Print the whole listing exactly as it appears, but skip the pictures.
= = =
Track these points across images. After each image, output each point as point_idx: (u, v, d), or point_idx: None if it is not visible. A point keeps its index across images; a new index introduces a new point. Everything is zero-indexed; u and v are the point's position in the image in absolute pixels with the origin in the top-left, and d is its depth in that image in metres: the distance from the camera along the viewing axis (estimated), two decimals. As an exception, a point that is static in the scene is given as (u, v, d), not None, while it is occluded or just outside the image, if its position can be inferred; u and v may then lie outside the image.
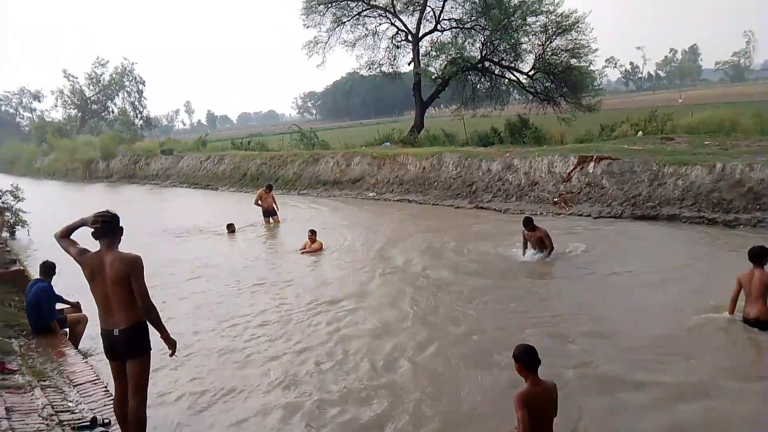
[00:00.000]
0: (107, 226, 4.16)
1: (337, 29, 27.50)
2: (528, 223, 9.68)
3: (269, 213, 15.57)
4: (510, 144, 19.49)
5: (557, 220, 12.98)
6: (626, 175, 13.28)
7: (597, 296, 8.00)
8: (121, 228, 4.28)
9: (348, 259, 11.06)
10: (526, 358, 3.90)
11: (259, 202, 15.59)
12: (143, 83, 61.58)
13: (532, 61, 24.35)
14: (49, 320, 7.01)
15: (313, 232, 11.76)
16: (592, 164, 14.06)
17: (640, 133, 17.87)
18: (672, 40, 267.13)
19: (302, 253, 11.58)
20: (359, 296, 8.75)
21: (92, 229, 4.20)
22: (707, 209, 11.56)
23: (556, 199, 14.14)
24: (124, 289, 4.08)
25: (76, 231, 4.31)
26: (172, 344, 4.39)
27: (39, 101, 74.93)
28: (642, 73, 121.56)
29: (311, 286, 9.49)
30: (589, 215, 13.01)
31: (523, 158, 15.80)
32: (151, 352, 4.37)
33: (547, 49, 23.58)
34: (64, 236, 4.26)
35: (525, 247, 9.84)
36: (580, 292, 8.20)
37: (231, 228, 14.47)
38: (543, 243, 9.68)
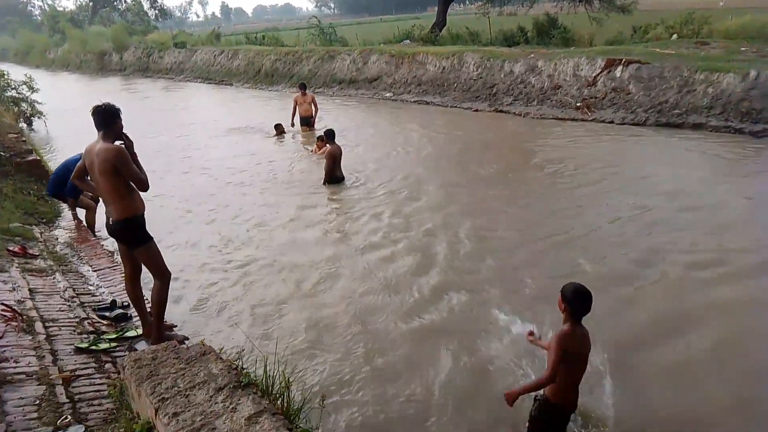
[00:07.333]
0: (97, 117, 4.11)
1: None
2: (325, 137, 9.80)
3: (306, 120, 13.65)
4: (536, 45, 18.58)
5: (578, 126, 12.63)
6: (654, 80, 12.69)
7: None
8: (115, 121, 4.15)
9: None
10: (578, 306, 3.33)
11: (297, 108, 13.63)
12: (158, -31, 58.79)
13: (566, -47, 22.61)
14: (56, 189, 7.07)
15: (320, 139, 11.45)
16: (620, 68, 13.41)
17: (675, 36, 16.84)
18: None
19: (312, 152, 11.58)
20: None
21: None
22: (735, 118, 11.13)
23: (578, 104, 13.67)
24: (109, 181, 4.04)
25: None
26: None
27: (50, -12, 72.43)
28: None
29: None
30: (612, 121, 12.61)
31: (548, 60, 15.10)
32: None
33: (583, -60, 21.80)
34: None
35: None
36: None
37: (279, 128, 13.46)
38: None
= = =
#### [ANSWER TO THIS PROBLEM]
Track these points across images. After each image, output each point as point_idx: (u, v, d), or point_idx: None if it is not visible. A point keeps its index across images; a new index introduces a new point. Everything is zero-indexed; u and v are the point's position in the image in absolute pixels with the origin in the top-left, and d is its depth in that image in metres: the distance from the camera along the viewing axis (estimated), two decimals. As an exception, a point that is static in the scene is given as (u, v, d), not None, while it is occluded or just outside the image, if its position can be inferred; u and v may then lie outside the image.
[00:00.000]
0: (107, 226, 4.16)
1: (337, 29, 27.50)
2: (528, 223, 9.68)
3: (269, 213, 15.57)
4: (510, 144, 19.49)
5: (557, 220, 12.98)
6: (626, 175, 13.28)
7: (597, 296, 8.00)
8: (121, 228, 4.28)
9: (348, 259, 11.06)
10: (526, 358, 3.90)
11: (259, 202, 15.59)
12: (143, 83, 61.58)
13: (532, 61, 24.35)
14: (49, 320, 7.01)
15: (313, 232, 11.76)
16: (592, 164, 14.06)
17: (640, 133, 17.87)
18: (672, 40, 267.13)
19: (302, 253, 11.58)
20: (359, 296, 8.75)
21: (92, 229, 4.20)
22: (707, 209, 11.56)
23: (556, 199, 14.14)
24: (124, 289, 4.08)
25: (76, 231, 4.31)
26: (172, 344, 4.39)
27: (39, 101, 74.93)
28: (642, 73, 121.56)
29: (311, 286, 9.49)
30: (589, 215, 13.01)
31: (523, 158, 15.80)
32: (151, 352, 4.37)
33: (547, 49, 23.58)
34: (64, 236, 4.26)
35: (525, 247, 9.84)
36: (580, 292, 8.20)
37: (231, 228, 14.47)
38: (543, 243, 9.68)
[00:07.333]
0: (97, 117, 4.11)
1: None
2: (325, 137, 9.80)
3: (306, 120, 13.65)
4: (536, 45, 18.58)
5: (578, 126, 12.63)
6: (654, 80, 12.69)
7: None
8: (115, 121, 4.15)
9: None
10: (578, 306, 3.33)
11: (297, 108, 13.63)
12: (158, -31, 58.79)
13: (566, -47, 22.61)
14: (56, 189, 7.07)
15: (320, 139, 11.45)
16: (620, 68, 13.41)
17: (675, 36, 16.84)
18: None
19: (312, 152, 11.58)
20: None
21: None
22: (735, 118, 11.13)
23: (578, 104, 13.67)
24: (109, 181, 4.04)
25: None
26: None
27: (50, -12, 72.43)
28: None
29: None
30: (612, 121, 12.61)
31: (548, 60, 15.10)
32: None
33: (583, -60, 21.80)
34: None
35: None
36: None
37: (279, 128, 13.46)
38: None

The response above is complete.